Grade: D-
Miracles play a central role in this oddball fantasy, but the picture itself certainly isn’t miraculous. A weirdly whimsical piece of anti-secularist, pro-superstition propaganda, “Henry Poole Is Here” is a movie that isn’t all there. Director Mark Pellington previously specialized in mysteries (“Arlington Road,” “The Mothman Prophecies”), but in this case the only mystery is whatever could have possessed him to make it.
The title character, played with his customary lack of energy by Luke Wilson, is a depressed guy who moves into a run-down ranch house in a middle-class Los Angeles suburb after his bid on another place down the street—his childhood home, as we later learn—was turned out. Henry buys a lot of booze, as Patience (Rachel Seiferth), the myopic checkout girl at the local grocery observes, and drinks it all by himself as he sulks all day. He’s not even sociable with his garrulous next-door neighbor Esperanza (Adrianna Barrazza, far too broad)), who stops by with a housewarming gift and informs him that the house was formerly owned by her erstwhile gentleman friend, who collapsed and died in it.
On the other side of the property lives divorced mom Dawn (Radha Mitchell, pretty but vacuous), whose young daughter Millie (the less-than-adorable Morgan Lily) has been mute and withdrawn ever since her father left. The girl also surreptitiously records peoples’ conversations, including one between Henry and his real estate agent (chirpy Cheryl Hines), who took it upon herself to fix up Poole’s place with a new stucco job on the outside wall before he moved in.
It’s that unwanted repair that’s the key to the plot. Catholic Esperanza sees the face of Christ in a water stain on it, and before long has brought her equally gullible friends and her parish priest (George Lopez, strangely subdued) to view it, instigating an ecclesiastical investigation. Henry, who wants nothing but to be left alone, is angry at the interruption. As we learn, he’s been told by his doctor (Richard Benjamin) that he has only a short time to live—he has one of those movie diseases that kills without actually causing disablement or pain, it seems—and has come back to the old neighborhood to make some sort of peace with the memories of his unhappy youth before dying. But he reluctantly agrees.

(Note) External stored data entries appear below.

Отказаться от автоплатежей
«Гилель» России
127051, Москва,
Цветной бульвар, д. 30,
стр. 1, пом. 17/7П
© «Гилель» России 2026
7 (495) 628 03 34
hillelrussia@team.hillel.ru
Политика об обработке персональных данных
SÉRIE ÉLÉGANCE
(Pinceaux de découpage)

Before long, his rationalistic skepticism about “the face on the wall” is shaken. A spot of red liquid on the stain is taken to be blood and sent for testing. Little Millie approaches the spot and suddenly begins talking again. The myopic grocery clerk does likewise and immediately tosses away her glasses, her sight restored. And Henry starts breaking out of his shell, getting close to little Millie, and even more to Dawn (whose name, it would appear, is intended to represent spiritual enlightenment just as Esperanza’s indicates the hope that’s offered to him). Faith doesn’t move mountains here, but it does cure blindness, reverse the effects of childhood trauma and even defeat death itself.

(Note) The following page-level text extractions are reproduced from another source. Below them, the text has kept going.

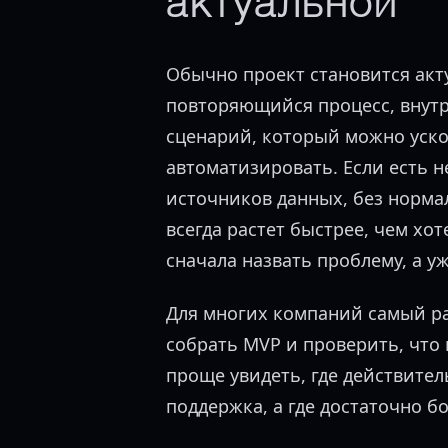
актуальной
Обычно проект становится акт
повторяющийся процесс, внут
сценарий, который можно уско
автоматизировать. Если есть н
источников данных, без норм
всегда растет быстрее, чем хот
сначала назвать проблему, а 
Для многих компаний самый раз
собрать MVP и проверить, что 
проще увидеть, где действител
поддержка, а где достаточно б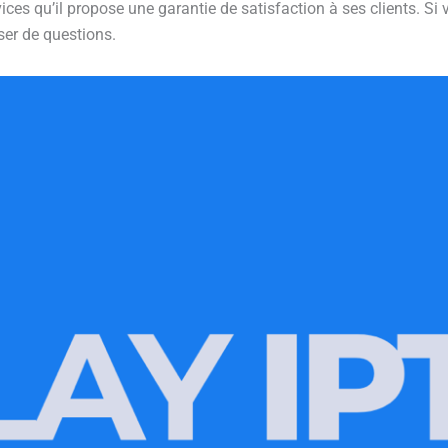
ices qu’il propose une garantie de satisfaction à ses clients. Si 
er de questions.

That’s because a still greater miracle awaits when the church’s queries reveal that the red spot on Henry’s wall is indeed blood. That revelation further challenges Poole’s obstinate refusal to accept the hand of God in his affairs, even as the scientific facts he’s put all his confidence in turn out to be completely wrong. (One of the most curious aspects of Albert Torres’ script is that while we’re supposed to accept the fallibility of science as a given—especially of medicine, whose ineptitude is dramatized in a ridiculous scene in which a nurse can’t even draw blood from a patient correctly, always fumbling her aim—it’s taken for granted that the blood test performed by the church lab must be accurate.) Final score: religion (or more properly, superstition), 3 at least; agnosticism (or if you prefer, atheism), 0 at best.
There’s nothing wrong, of course, with a movie’s espousing religious faith. But if it’s going to deliver what amounts to a sermon, it had better be a good one, expertly delivered. By resolving all its characters’ problems in the most simplistic fashion, in the end this picture becomes risible. And while it would be unfair to doubt the sincerity of its makers, it’s entirely proper to criticize their hamfistedness. In issuing a blanket indictment of disbelief and a secularism that it portrays as completely blind and cynical, while exalting faith of the most unthinking sort, “Henry Poole Is Here” becomes a shaggy God story, theological Capracorn that will be indigestible except to the already converted.